START Data for the task

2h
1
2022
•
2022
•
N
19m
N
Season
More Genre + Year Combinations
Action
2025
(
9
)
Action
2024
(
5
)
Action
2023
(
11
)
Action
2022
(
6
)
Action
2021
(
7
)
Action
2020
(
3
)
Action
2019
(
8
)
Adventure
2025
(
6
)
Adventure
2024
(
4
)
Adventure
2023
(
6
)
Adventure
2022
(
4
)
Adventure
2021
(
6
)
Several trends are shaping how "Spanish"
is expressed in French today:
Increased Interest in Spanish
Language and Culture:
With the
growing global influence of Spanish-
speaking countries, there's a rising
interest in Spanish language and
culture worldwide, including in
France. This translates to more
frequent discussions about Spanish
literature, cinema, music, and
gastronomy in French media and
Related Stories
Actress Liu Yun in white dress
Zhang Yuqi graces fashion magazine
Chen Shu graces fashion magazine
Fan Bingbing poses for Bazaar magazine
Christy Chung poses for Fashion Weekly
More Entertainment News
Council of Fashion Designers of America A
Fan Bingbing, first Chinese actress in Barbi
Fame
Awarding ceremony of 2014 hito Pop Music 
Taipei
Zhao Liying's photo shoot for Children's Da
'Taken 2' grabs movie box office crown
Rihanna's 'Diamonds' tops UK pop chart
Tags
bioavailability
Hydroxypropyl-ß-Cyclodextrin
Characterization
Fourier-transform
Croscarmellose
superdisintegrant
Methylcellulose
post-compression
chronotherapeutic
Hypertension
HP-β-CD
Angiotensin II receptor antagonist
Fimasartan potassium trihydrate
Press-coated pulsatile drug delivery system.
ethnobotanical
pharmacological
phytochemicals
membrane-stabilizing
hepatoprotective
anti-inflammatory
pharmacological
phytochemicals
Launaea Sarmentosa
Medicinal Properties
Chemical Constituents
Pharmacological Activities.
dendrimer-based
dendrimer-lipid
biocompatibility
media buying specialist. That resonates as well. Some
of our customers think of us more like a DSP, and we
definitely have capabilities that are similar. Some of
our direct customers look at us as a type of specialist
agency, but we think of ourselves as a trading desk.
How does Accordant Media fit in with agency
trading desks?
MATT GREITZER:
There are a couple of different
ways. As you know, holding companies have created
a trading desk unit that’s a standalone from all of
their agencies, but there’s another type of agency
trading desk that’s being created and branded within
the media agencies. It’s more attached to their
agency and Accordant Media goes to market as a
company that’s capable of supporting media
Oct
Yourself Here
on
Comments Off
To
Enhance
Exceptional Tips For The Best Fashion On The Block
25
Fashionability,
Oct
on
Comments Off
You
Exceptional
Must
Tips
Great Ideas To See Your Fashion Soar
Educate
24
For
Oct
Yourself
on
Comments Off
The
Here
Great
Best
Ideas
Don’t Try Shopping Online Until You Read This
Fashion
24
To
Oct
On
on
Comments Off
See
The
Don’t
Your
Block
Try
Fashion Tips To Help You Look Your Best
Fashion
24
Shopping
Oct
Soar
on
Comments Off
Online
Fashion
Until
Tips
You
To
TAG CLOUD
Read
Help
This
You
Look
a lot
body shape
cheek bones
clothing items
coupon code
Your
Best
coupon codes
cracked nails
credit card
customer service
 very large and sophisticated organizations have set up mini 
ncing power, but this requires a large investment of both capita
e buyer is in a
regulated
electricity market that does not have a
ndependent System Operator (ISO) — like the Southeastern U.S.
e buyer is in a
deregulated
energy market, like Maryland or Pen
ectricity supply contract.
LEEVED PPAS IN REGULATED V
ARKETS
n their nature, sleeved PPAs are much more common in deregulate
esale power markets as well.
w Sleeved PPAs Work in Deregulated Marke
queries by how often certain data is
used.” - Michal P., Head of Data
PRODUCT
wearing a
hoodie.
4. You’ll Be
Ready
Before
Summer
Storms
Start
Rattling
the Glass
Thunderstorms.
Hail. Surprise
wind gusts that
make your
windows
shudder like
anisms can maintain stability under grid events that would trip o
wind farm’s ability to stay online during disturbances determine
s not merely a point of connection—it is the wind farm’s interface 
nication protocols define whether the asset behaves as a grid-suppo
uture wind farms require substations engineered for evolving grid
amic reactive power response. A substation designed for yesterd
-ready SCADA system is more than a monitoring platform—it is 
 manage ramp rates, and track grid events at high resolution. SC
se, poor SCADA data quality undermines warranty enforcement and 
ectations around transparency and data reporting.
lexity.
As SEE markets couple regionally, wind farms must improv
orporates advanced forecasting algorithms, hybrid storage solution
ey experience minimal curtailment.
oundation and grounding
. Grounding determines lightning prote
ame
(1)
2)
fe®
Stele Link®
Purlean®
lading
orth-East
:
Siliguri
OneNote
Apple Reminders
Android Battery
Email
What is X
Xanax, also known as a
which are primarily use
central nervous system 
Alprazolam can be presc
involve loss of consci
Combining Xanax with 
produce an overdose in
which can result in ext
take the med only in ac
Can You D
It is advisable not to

END Data for the task

Exercise objective: From the records above, extract exactly and only the lines that begin at the line with "Hydroxypropyl-ß-Cyclodextrin" and stop after the line with "their agencies, but".

Your solution:
Hydroxypropyl-ß-Cyclodextrin
Characterization
Fourier-transform
Croscarmellose
superdisintegrant
Methylcellulose
post-compression
chronotherapeutic
Hypertension
HP-β-CD
Angiotensin II receptor antagonist
Fimasartan potassium trihydrate
Press-coated pulsatile drug delivery system.
ethnobotanical
pharmacological
phytochemicals
membrane-stabilizing
hepatoprotective
anti-inflammatory
pharmacological
phytochemicals
Launaea Sarmentosa
Medicinal Properties
Chemical Constituents
Pharmacological Activities.
dendrimer-based
dendrimer-lipid
biocompatibility
media buying specialist. That resonates as well. Some
of our customers think of us more like a DSP, and we
definitely have capabilities that are similar. Some of
our direct customers look at us as a type of specialist
agency, but we think of ourselves as a trading desk.
How does Accordant Media fit in with agency
trading desks?
MATT GREITZER:
There are a couple of different
ways. As you know, holding companies have created
a trading desk unit that’s a standalone from all of
their agencies, but there’s another type of agency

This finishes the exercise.